Background and objectives: The effective use of MSCs for the treatment of some B cell-mediated immune diseases is quite limited. The main reason is that the immunomodulatory effects of mesenchymal stem cells (MSCs) on B cells are unclear, and their underlying mechanisms have not been fully explored.
Methods and results: By co-culturing B cells with MSCs without (MSC/CTLsh) or with suppressor of cytokine signaling 1 (SOCS1) knockdown (MSC/SOCS1sh), we found that MSCs inhibited B cell proliferation, activation and terminal differentiation. Remarkably, the highest inhibition of B cell proliferation was observed in MSC/SOCS1sh co-culture. Besides, MSC/SOCS1sh reversed the inhibitory effect of MSCs in the last stage of B cell differentiation. However, MSC/SOCS1sh had no effect on inhibiting B cell activation by MSCs.

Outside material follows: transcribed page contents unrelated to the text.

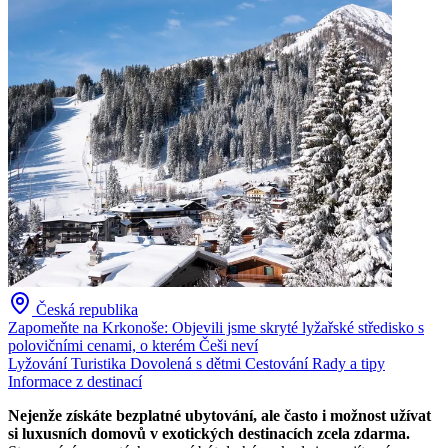
Česká republika
Zapomeňte na Krkonoše: Objevili jsme skryté lyžařské středisko s
polovičními cenami, o kterém Češi neví
Lyžování
Turistika
Dovolená s dětmi
Cestování
Rady a tipy
Informace z destinací
Nejenže získáte bezplatné ubytování, ale často i možnost užívat
si luxusních domovů v exotických destinacích zcela zdarma.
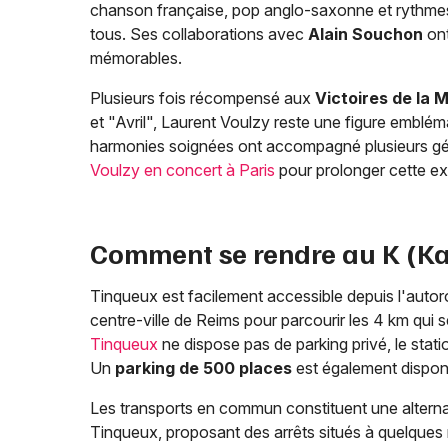
chanson française, pop anglo-saxonne et rythmes a
tous. Ses collaborations avec
Alain Souchon
ont
mémorables.
Plusieurs fois récompensé aux
Victoires de la 
et "Avril", Laurent Voulzy reste une figure emblé
harmonies soignées ont accompagné plusieurs gé
Voulzy en concert à Paris
pour prolonger cette ex
Comment se rendre au K (Ka
Tinqueux est facilement accessible depuis l'auto
centre-ville de Reims pour parcourir les 4 km qui s
Tinqueux
ne dispose pas de parking privé, le stati
Un
parking de 500 places
est également disponib
Les transports en commun constituent une alterna
Tinqueux, proposant des arrêts situés à quelques m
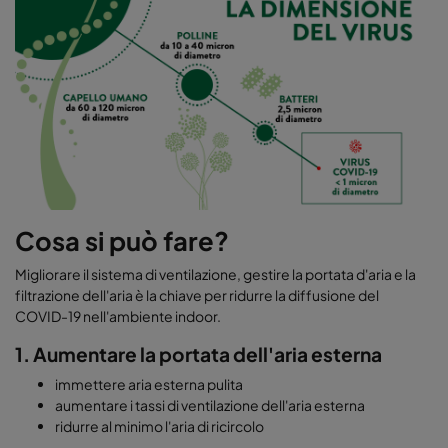
Cosa si può fare?
Migliorare il sistema di ventilazione, gestire la portata d'aria e la
filtrazione dell'aria è la chiave per ridurre la diffusione del
COVID-19 nell'ambiente indoor.
1.
Aumentare la portata dell'aria esterna
immettere aria esterna pulita
aumentare i tassi di ventilazione dell'aria esterna
ridurre al minimo l'aria di ricircolo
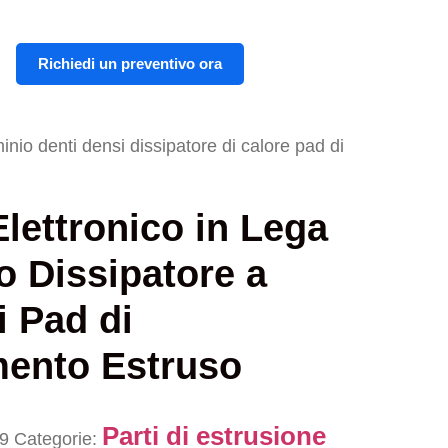
Richiedi un preventivo ora
minio denti densi dissipatore di calore pad di
lettronico in Lega
o Dissipatore a
i Pad di
mento Estruso
Parti di estrusione
9
Categorie:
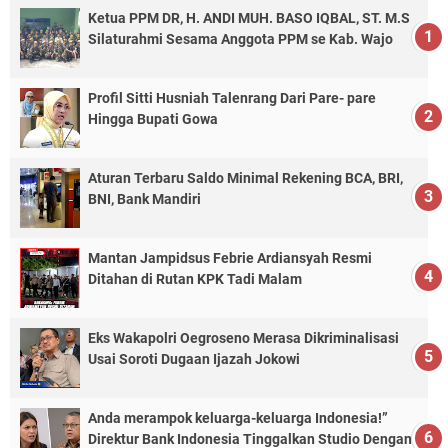
Ketua PPM DR, H. ANDI MUH. BASO IQBAL, ST. M.S
Silaturahmi Sesama Anggota PPM se Kab. Wajo
Profil Sitti Husniah Talenrang Dari Pare- pare
Hingga Bupati Gowa
Aturan Terbaru Saldo Minimal Rekening BCA, BRI,
BNI, Bank Mandiri
Mantan Jampidsus Febrie Ardiansyah Resmi
Ditahan di Rutan KPK Tadi Malam
Eks Wakapolri Oegroseno Merasa Dikriminalisasi
Usai Soroti Dugaan Ijazah Jokowi
Anda merampok keluarga-keluarga Indonesia!”
Direktur Bank Indonesia Tinggalkan Studio Dengan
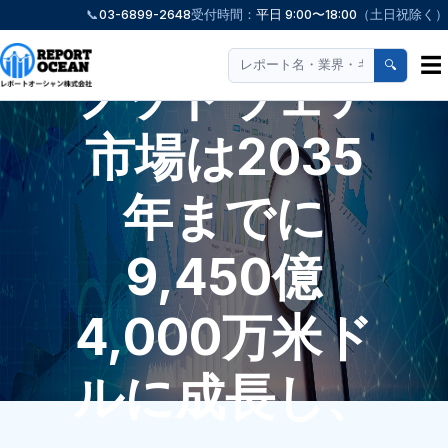
📞
03-6899-2648
受付時間：
平日 9:00〜18:00
（土日祝除く）
☰
🔍
フットウェア
市場は2035
年までに
9,450億
4,000万米ド
ルに成長し、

We also showed that IgA+ B cell production was significantly higher in MSC/SOCS1sh than in MSC/CTLsh, although no difference was observed when both MSCs co-cultures were compared to isolated B cells. In addition, MSCs increased PGE2 production after TNF-α/IFN-γ stimulation, with the highest increase observed in MSC/SOCS1sh co-culture.
Conclusions: Our results highlighted the role of SOCS1 as an important new mediator in the regulation of B cell function by MSCs. Therefore, these data may help to develop new treatments for B cell-mediated immune diseases.
Keywords: B cell; MSCs immunomodulation; SOCS1.